• _Instructions to follow_
What you return must match the records below character for character, except that no picture appears.

• _Given information_
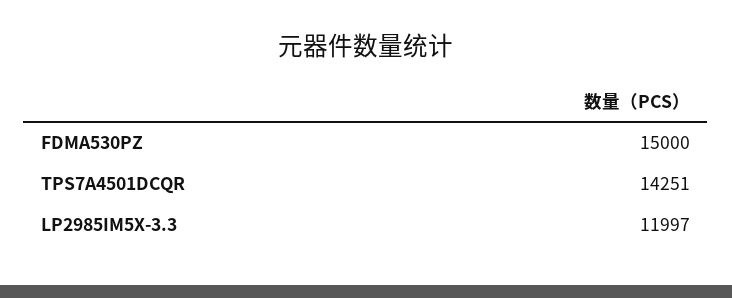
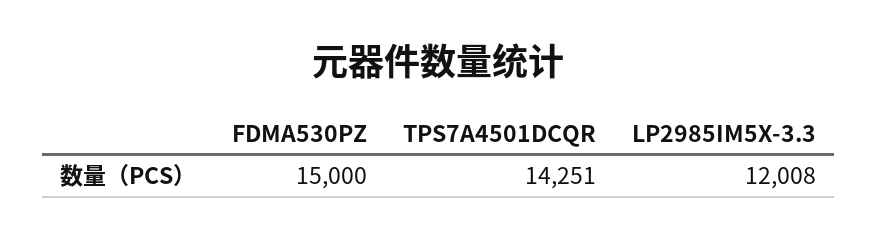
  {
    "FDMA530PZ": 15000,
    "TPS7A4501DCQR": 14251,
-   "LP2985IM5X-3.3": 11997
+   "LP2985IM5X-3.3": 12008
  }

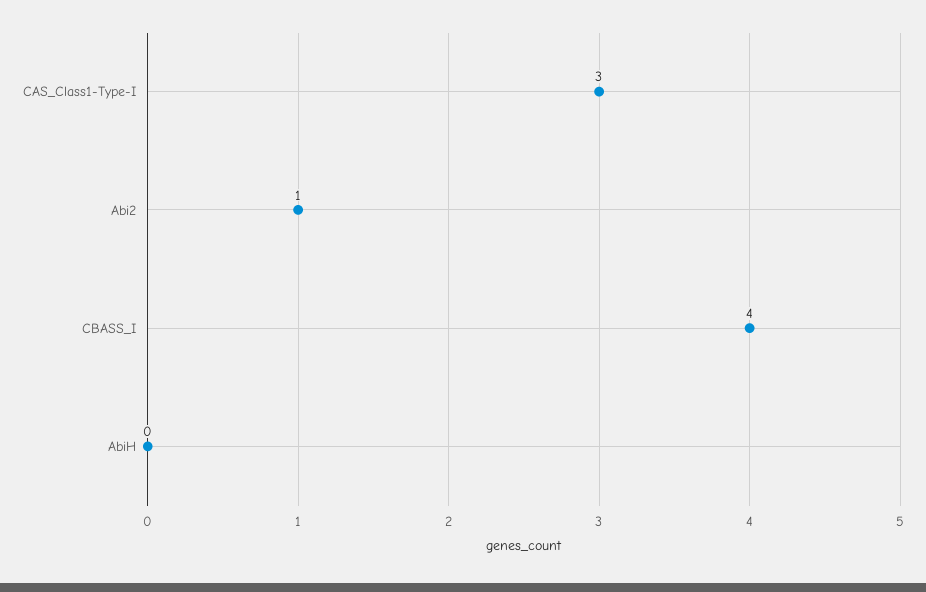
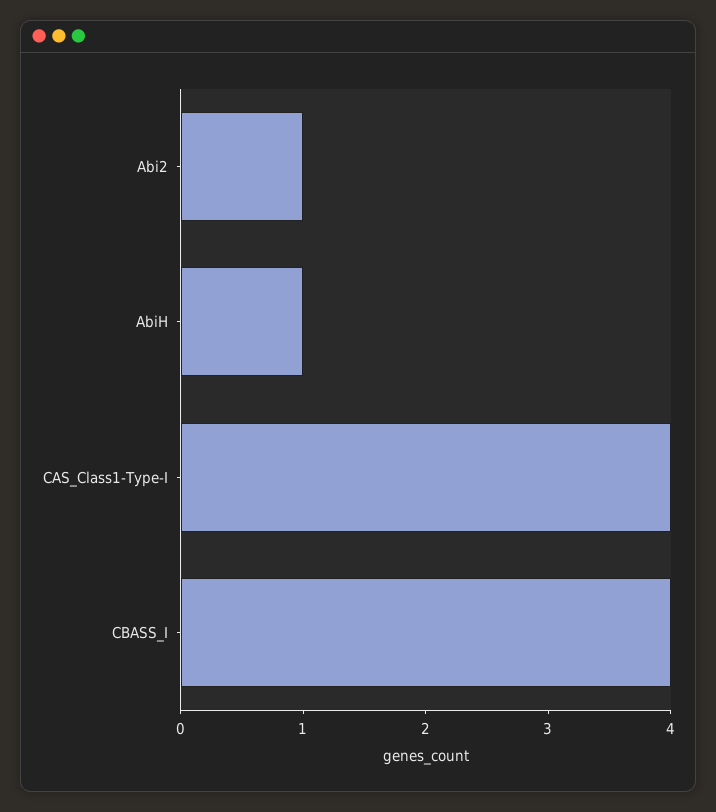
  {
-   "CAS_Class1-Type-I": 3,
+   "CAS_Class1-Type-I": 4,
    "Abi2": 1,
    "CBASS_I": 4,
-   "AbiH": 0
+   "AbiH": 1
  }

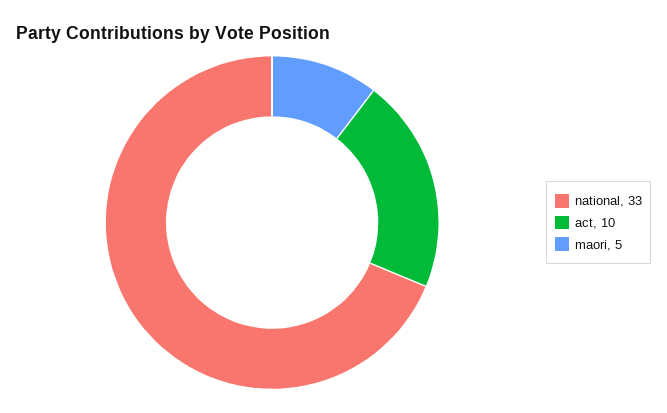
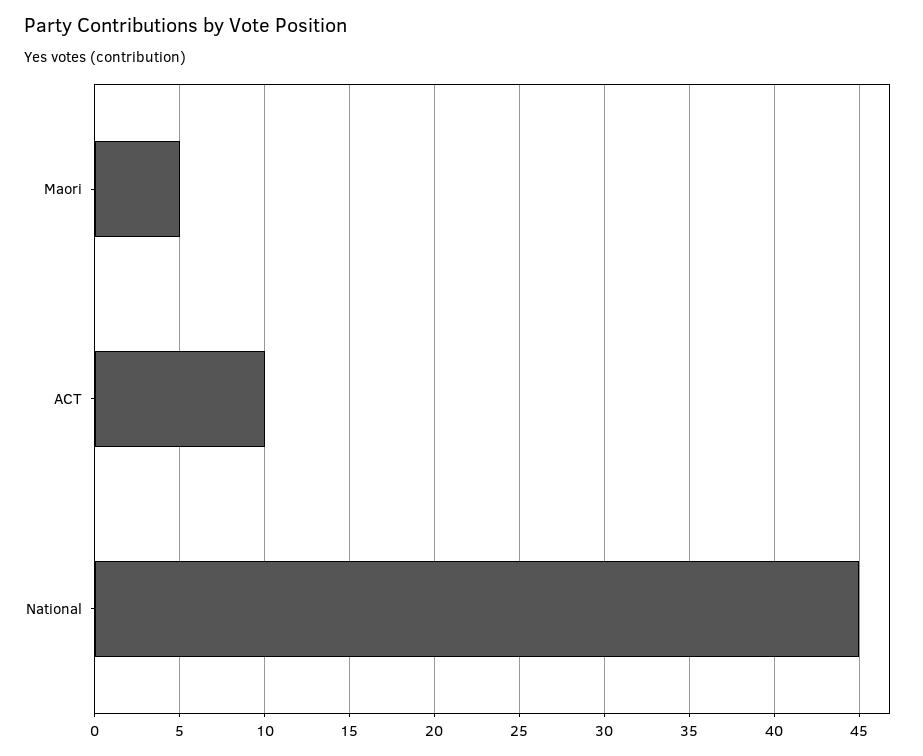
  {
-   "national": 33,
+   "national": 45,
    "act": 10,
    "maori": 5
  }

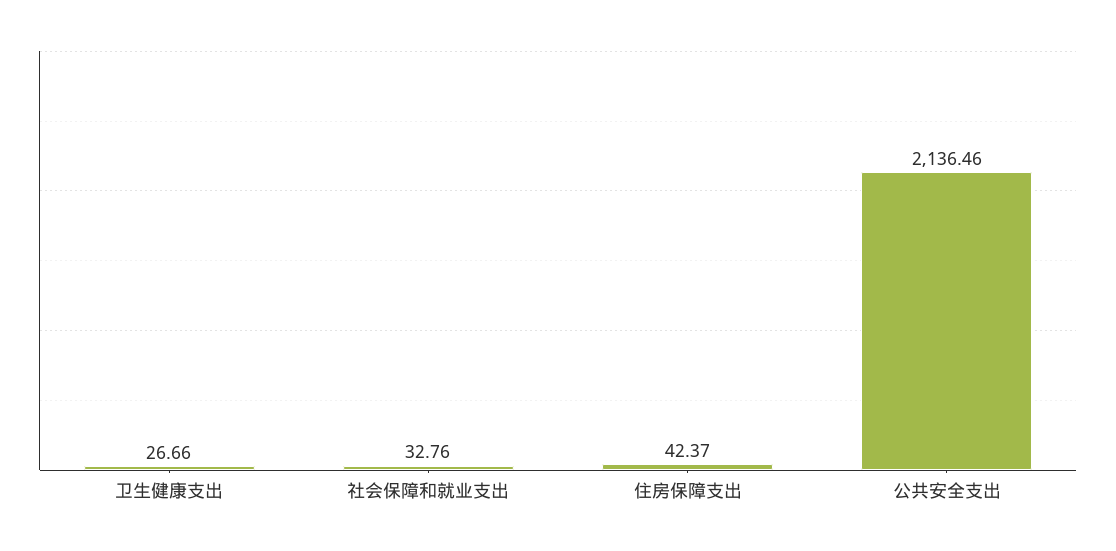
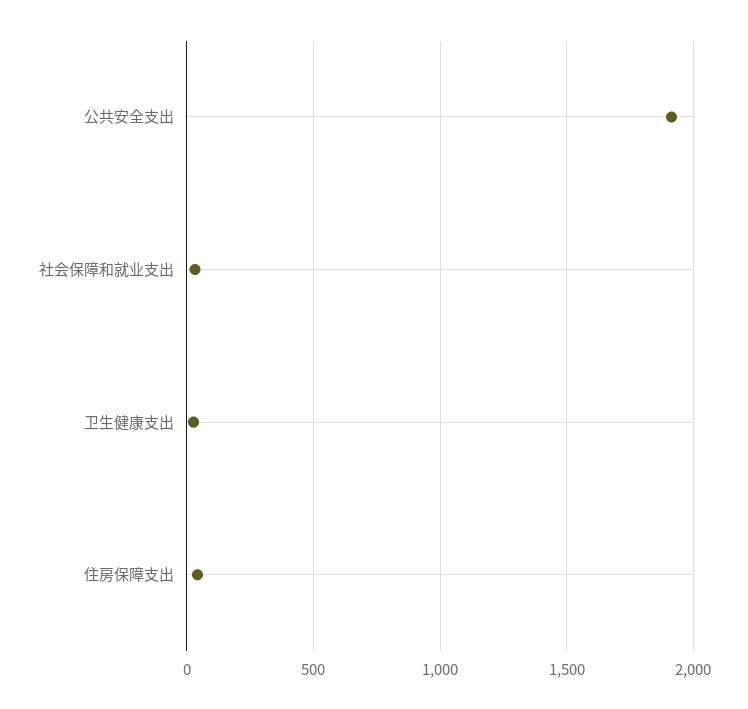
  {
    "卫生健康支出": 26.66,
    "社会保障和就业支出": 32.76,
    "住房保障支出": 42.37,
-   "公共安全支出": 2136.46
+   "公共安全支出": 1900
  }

• _Task answer_
  {
    "FDMA530PZ": 15000,
    "TPS7A4501DCQR": 14251,
-   "LP2985IM5X-3.3": 11997
+   "LP2985IM5X-3.3": 12008
  }

  {
-   "CAS_Class1-Type-I": 3,
+   "CAS_Class1-Type-I": 4,
    "Abi2": 1,
    "CBASS_I": 4,
-   "AbiH": 0
+   "AbiH": 1
  }

  {
-   "national": 33,
+   "national": 45,
    "act": 10,
    "maori": 5
  }

  {
    "卫生健康支出": 26.66,
    "社会保障和就业支出": 32.76,
    "住房保障支出": 42.37,
-   "公共安全支出": 2136.46
+   "公共安全支出": 1900
  }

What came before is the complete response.